- Records to use -

____

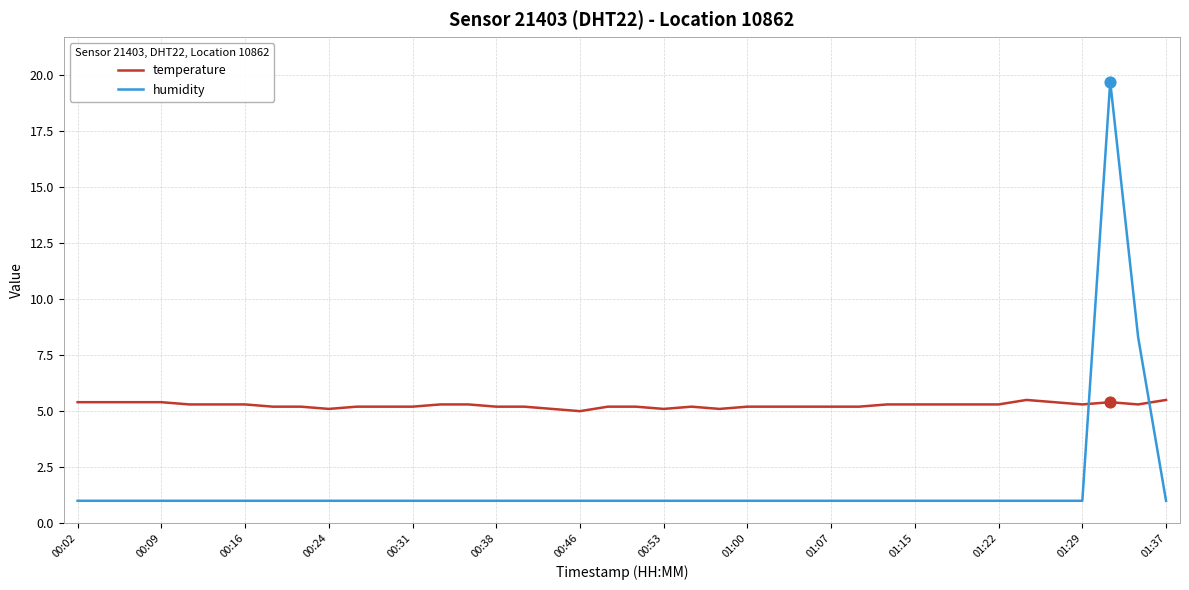

What is the difference between the maximum and minimum values in the temperature series?

0.5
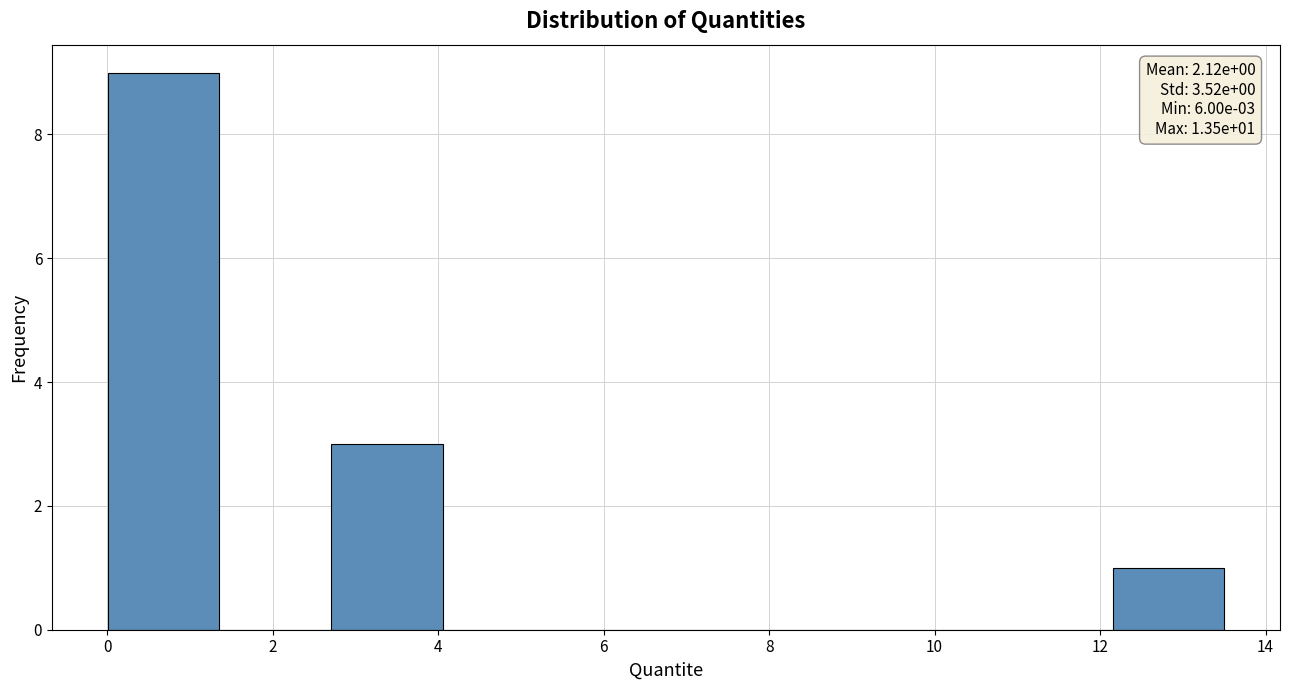

Over which range of the x-axis is the bar tallest?

0.0 to 1.4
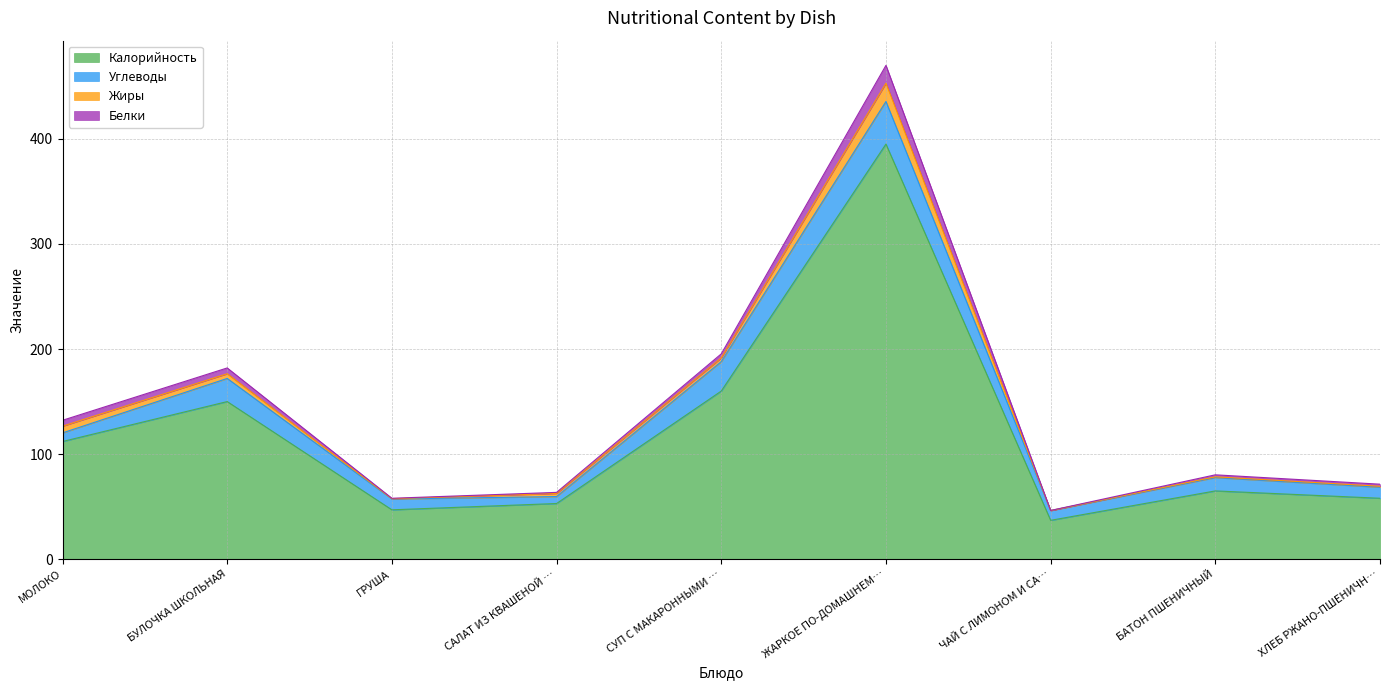

Reading left to right, extract all data points from this chart.

Белки: МОЛОКО=5.6	БУЛОЧКА ШКОЛЬНАЯ=5.5	ГРУША=0.4	САЛАТ ИЗ КВАШЕНОЙ КАПУСТЫ=1.0	СУП С МАКАРОННЫМИ ИЗДЕЛИЯМИ=3.8	ЖАРКОЕ ПО-ДОМАШНЕМУ=17.0	ЧАЙ С ЛИМОНОМ И САХАРОМ=0.1	БАТОН ПШЕНИЧНЫЙ=1.9	ХЛЕБ РЖАНО-ПШЕНИЧНЫЙ=2.0
Жиры: МОЛОКО=6.4	БУЛОЧКА ШКОЛЬНАЯ=4.5	ГРУША=0.3	САЛАТ ИЗ КВАШЕНОЙ КАПУСТЫ=3.0	СУП С МАКАРОННЫМИ ИЗДЕЛИЯМИ=3.6	ЖАРКОЕ ПО-ДОМАШНЕМУ=17.4	ЧАЙ С ЛИМОНОМ И САХАРОМ=0.0	БАТОН ПШЕНИЧНЫЙ=0.7	ХЛЕБ РЖАНО-ПШЕНИЧНЫЙ=0.9
Углеводы: МОЛОКО=8.2	БУЛОЧКА ШКОЛЬНАЯ=22.0	ГРУША=10.3	САЛАТ ИЗ КВАШЕНОЙ КАПУСТЫ=6.6	СУП С МАКАРОННЫМИ ИЗДЕЛИЯМИ=28.0	ЖАРКОЕ ПО-ДОМАШНЕМУ=40.5	ЧАЙ С ЛИМОНОМ И САХАРОМ=9.3	БАТОН ПШЕНИЧНЫЙ=12.7	ХЛЕБ РЖАНО-ПШЕНИЧНЫЙ=10.5
Калорийность: МОЛОКО=112.0	БУЛОЧКА ШКОЛЬНАЯ=150.0	ГРУША=47.0	САЛАТ ИЗ КВАШЕНОЙ КАПУСТЫ=53.0	СУП С МАКАРОННЫМИ ИЗДЕЛИЯМИ=160.0	ЖАРКОЕ ПО-ДОМАШНЕМУ=395.0	ЧАЙ С ЛИМОНОМ И САХАРОМ=37.0	БАТОН ПШЕНИЧНЫЙ=65.0	ХЛЕБ РЖАНО-ПШЕНИЧНЫЙ=58.0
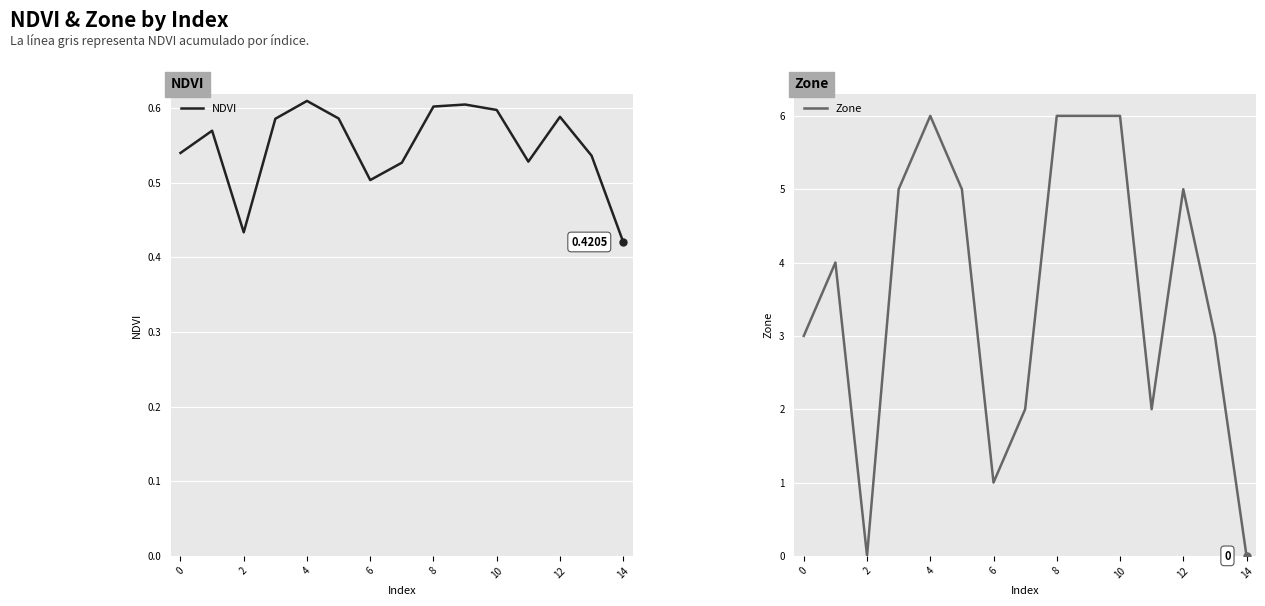

True or false: Zone has a value of 3 at 0.

True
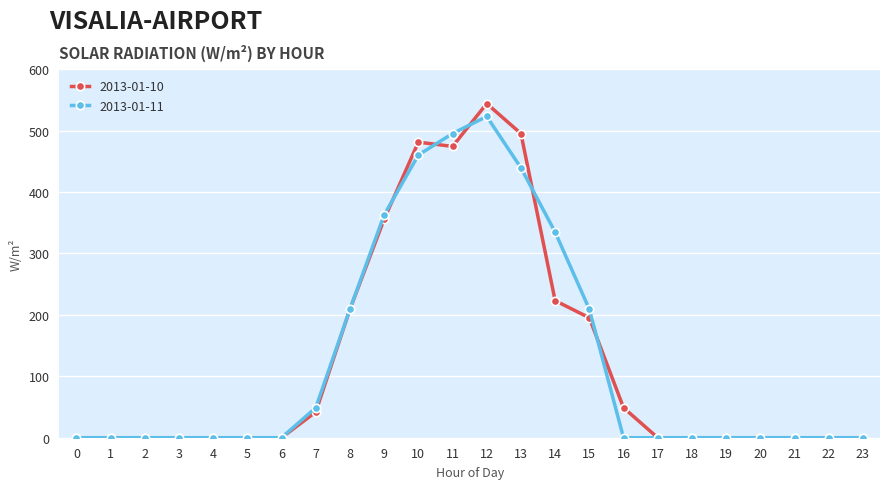

What is the highest value of the 2013-01-11 series?

523.0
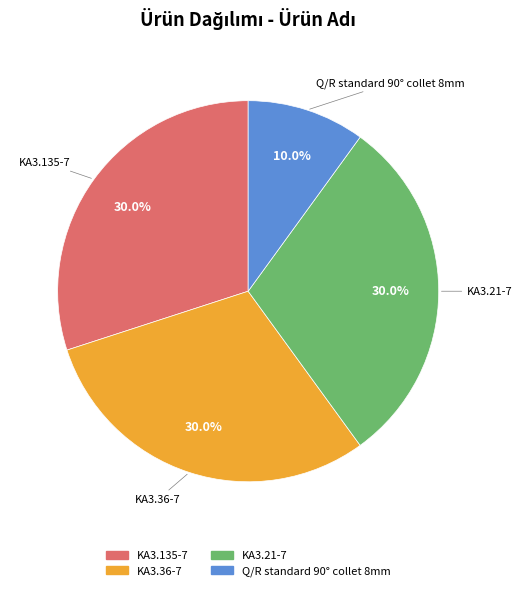

Which has a higher value, Q/R standard 90° collet 8mm or KA3.21-7?

KA3.21-7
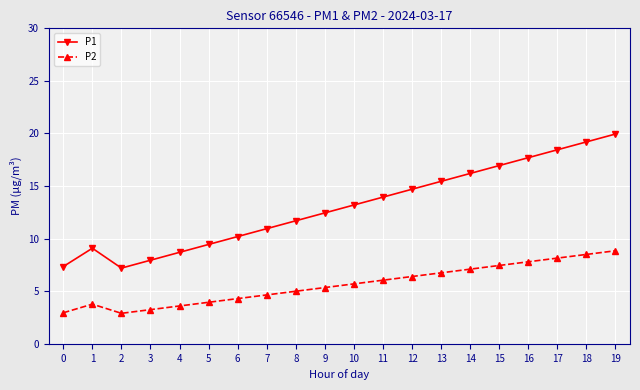

What is the difference between the highest and lowest values at 6?

5.9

____

- Exercise goal -
Pick out every line in the rows above that contains the string "ЛИМОНОМ", with case counting. Copy each matching line in full.

- Completed exercise -
Белки: МОЛОКО=5.6	БУЛОЧКА ШКОЛЬНАЯ=5.5	ГРУША=0.4	САЛАТ ИЗ КВАШЕНОЙ КАПУСТЫ=1.0	СУП С МАКАРОННЫМИ ИЗДЕЛИЯМИ=3.8	ЖАРКОЕ ПО-ДОМАШНЕМУ=17.0	ЧАЙ С ЛИМОНОМ И САХАРОМ=0.1	БАТОН ПШЕНИЧНЫЙ=1.9	ХЛЕБ РЖАНО-ПШЕНИЧНЫЙ=2.0
Жиры: МОЛОКО=6.4	БУЛОЧКА ШКОЛЬНАЯ=4.5	ГРУША=0.3	САЛАТ ИЗ КВАШЕНОЙ КАПУСТЫ=3.0	СУП С МАКАРОННЫМИ ИЗДЕЛИЯМИ=3.6	ЖАРКОЕ ПО-ДОМАШНЕМУ=17.4	ЧАЙ С ЛИМОНОМ И САХАРОМ=0.0	БАТОН ПШЕНИЧНЫЙ=0.7	ХЛЕБ РЖАНО-ПШЕНИЧНЫЙ=0.9
Углеводы: МОЛОКО=8.2	БУЛОЧКА ШКОЛЬНАЯ=22.0	ГРУША=10.3	САЛАТ ИЗ КВАШЕНОЙ КАПУСТЫ=6.6	СУП С МАКАРОННЫМИ ИЗДЕЛИЯМИ=28.0	ЖАРКОЕ ПО-ДОМАШНЕМУ=40.5	ЧАЙ С ЛИМОНОМ И САХАРОМ=9.3	БАТОН ПШЕНИЧНЫЙ=12.7	ХЛЕБ РЖАНО-ПШЕНИЧНЫЙ=10.5
Калорийность: МОЛОКО=112.0	БУЛОЧКА ШКОЛЬНАЯ=150.0	ГРУША=47.0	САЛАТ ИЗ КВАШЕНОЙ КАПУСТЫ=53.0	СУП С МАКАРОННЫМИ ИЗДЕЛИЯМИ=160.0	ЖАРКОЕ ПО-ДОМАШНЕМУ=395.0	ЧАЙ С ЛИМОНОМ И САХАРОМ=37.0	БАТОН ПШЕНИЧНЫЙ=65.0	ХЛЕБ РЖАНО-ПШЕНИЧНЫЙ=58.0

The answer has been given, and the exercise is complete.